Wenn im Zeitpunkt der Insolvenz noch Steuererklärungen ausstehen, schätzt das Finanzamt die Steuern und meldet diese geschätzten Zahlungsansprüche an. Für das Unternehmen ist dieses irrelevant. Die richtige Steuerfestsetzung hat jedoch erhebliche Bedeutung für eine persönliche Haftungsinanspruchnahme (s.u.). Folglich sollte die Geschäftsleitung möglichst bis zum Insolvenzantrag Steuern ordnungsgemäß erklären und ggf. auch prüfen, ob ein eigener Insolvenzantrag vor Fälligkeit einer Steuer zu stellen wäre (z. B. bei der USt. der 10. des Folgemonats; Insolvenzantrag am 09. des Folgemonats), und zwar ausschließlich zur Vermeidung persönlicher Haftungsansprüche.

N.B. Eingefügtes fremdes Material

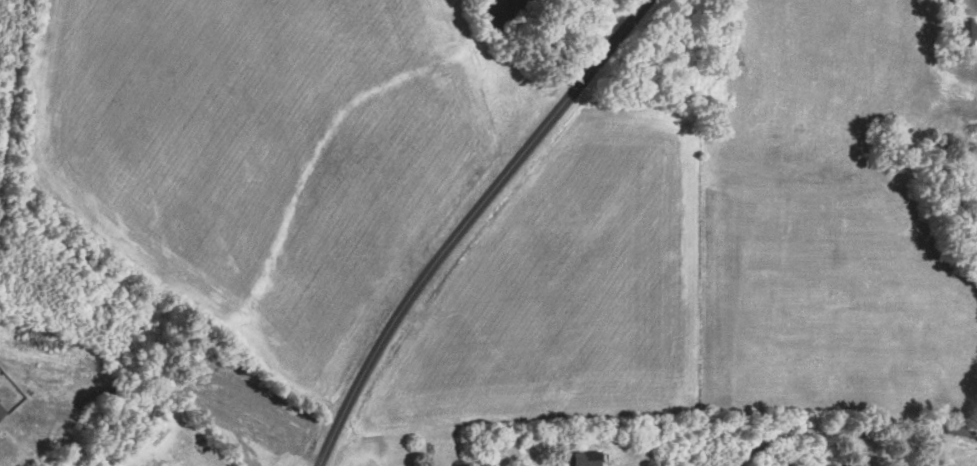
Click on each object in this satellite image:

Weil das Finanzamt weiß, dass es mit Steuerforderungen im Insolvenzverfahren ausfällt, prüft es zeitgleich zum Insolvenzverfahren stets eine persönliche Haftung des Geschäftsführers.

1. Wer haftet: 

Nach §§ 34,69 AO haftet der Geschäftsführer für Steuerverbindlichkeiten der Gesellschaft, die infolge vorsätzlicher oder grob fahrlässiger Verletzung der ihm auferlegten Pflichten nicht ordnungsgemäß festgesetzt oder aus dem Vermögen des Unternehmens nicht erfüllt wurden. Die gleiche Haftung trifft auch den sog. faktischen Geschäftsführer und kann, je nach Einzelfall, auch auf den Leiter einer Niederlassung, auf den Prokuristen oder einen leitenden Angestellten eines Unternehmens ausgedehnt werden. Mehrere Geschäftsführer oder Prokuristen/Leitende Angestellte haften gegenüber dem Finanzamt gesamtschuldnerisch, d. h., das Finanzamt kann von jedem Haftungsschuldner die gesamte Steuerschuld verlangen. Die persönliche Haftung ist unbegrenzt und umfasst neben der eigentlichen Steuer auch Zinsen, Säumniszuschläge, Verspätungszuschläge und Kosten der Zwangsvollstreckung.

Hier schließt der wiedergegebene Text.